La vie n’est pas une affaire de record de durée ; ce qui compte, c’est d’en faire quelque chose le temps que ça dure, et pas seulement de la faire durer.
Les hommes ne commencent à vivre pleinement que lorsqu’ils ont le dos au mur.
Le bonheur n’est pas un feu d’artifice : c’est un feu de bois ; ce n’est pas seulement beau, c’est chaud et ça fait du bien.
Ce n’est pas le tabac, l’alcool ou la malbouffe : c’est la vie qui n’est pas bonne pour la santé. C’est à force de vivre qu’on meurt, et ceux qui font tout pour ne pas se brûler trop vite vont tout de même mourir eux aussi. Fumer, c’est célébrer le fait qu’il faut se brûler à vivre, sinon on s’éteint, tout s’éteint.
Nous sommes peu de chose, mais ce peu est tout ce que nous sommes ; nous ne serons jamais rien de plus, rien d’autre : de la matière qui respire ; nous passons comme un souffle, nous ne sommes que ce souffle. Vivre, c’est faire en sorte que la matière ne perde pas tout à fait son temps à être ce que nous sommes.
Le but d’un livre, d’une œuvre musicale, n’est pas d’arriver au plus vite au dernier mot, à la dernière note, et il n’y a rien au-delà de leur dernier mot, de leur dernière note. Vivre longtemps ne garantit pas une meilleure vie, pas plus que la grandeur d’un livre ou d’une composition ne tient à leur longueur.
La raison d’être d’un grain de sable et celle d’un humain, d’un arbre, d’un animal, d’une galaxie, est la même. Ce qui résonne dans les diverses croyances de l’humanité, c’est ce souvenir d’une connexion directe, absolue, avec la matière, où la distinction entre la poussière et la pensée n’a aucune importance, où il n’y a pas de différence entre le fait de penser et celui, comme la poussière, d’être emportée par le vent. Inspiration, respiration : c’est ce qui tient tout.
La mort de chacun de nous est la preuve que tout peut très bien continuer sans nous.

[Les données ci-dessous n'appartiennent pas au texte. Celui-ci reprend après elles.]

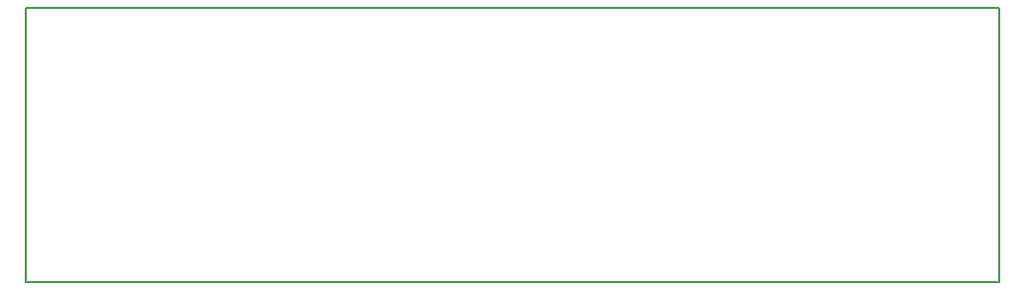
<source format=gbr>
G04 #@! TF.FileFunction,Profile,NP*
%FSLAX46Y46*%
G04 Gerber Fmt 4.6, Leading zero omitted, Abs format (unit mm)*
G04 Created by KiCad (PCBNEW 4.0.7) date 02/22/18 18:04:52*
%MOMM*%
%LPD*%
G01*
G04 APERTURE LIST*
%ADD10C,0.100000*%
%ADD11C,0.150000*%
G04 APERTURE END LIST*
D10*
D11*
X196850000Y-83185000D02*
X113665000Y-83185000D01*
X196850000Y-98425000D02*
X196850000Y-83185000D01*
X196850000Y-106680000D02*
X196850000Y-98425000D01*
X113665000Y-106680000D02*
X196850000Y-106680000D01*
X113665000Y-83185000D02*
X113665000Y-106680000D01*
M02*

</source>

La vie, c’est ce qui continue, ce qui dure au-delà de toute existence ; c’est ce qui n’est lié ni à Diane, ni à moi, ni à rien : ce qui perdure, ce qui continue malgré tout, malgré nous.
La musique ne saurait survivre à l’instrument, sauf dans le souvenir, ou sur un autre instrument. L’instrument de ma vie s’est brisé et la musique est devenue sourde. Le plaisir qu’on avait à jouer de la vie à deux, à improviser chaque journée… Il faut jouer chaque jour comme si c’était le seul morceau de sa vie, la seule pièce de son existence. J’ai perdu celle avec qui j’ai le mieux joué de la vie, avec qui j’ai joué les plus beaux airs. Diane est encore là, tout près de moi, mais comme si j’avais entre les mains un instrument dont il ne sort plus le moindre son quand je le touche : l’instrument est là, mais il n’y a plus de musique.
La vie a un sens quand les événements font des nœuds dans le fil des jours, dans ce qui conduit d’un bout à l’autre de l’existence, de la naissance à la mort. Il faut avoir bien vécu pour bien mourir. Ce n’est pas la perspective de la mort qui détermine la vie : seule importe la perspective de la vie. Il ne sert à rien de vivre en attendant la mort : elle va de toute façon arriver, et trop vite en plus ! — trop vite par définition. La mort dit une seule chose : on a trop peu de vie à vivre. Elle clame l’urgence de vivre, l’importance de vivre pleinement plutôt que de vivre longtemps.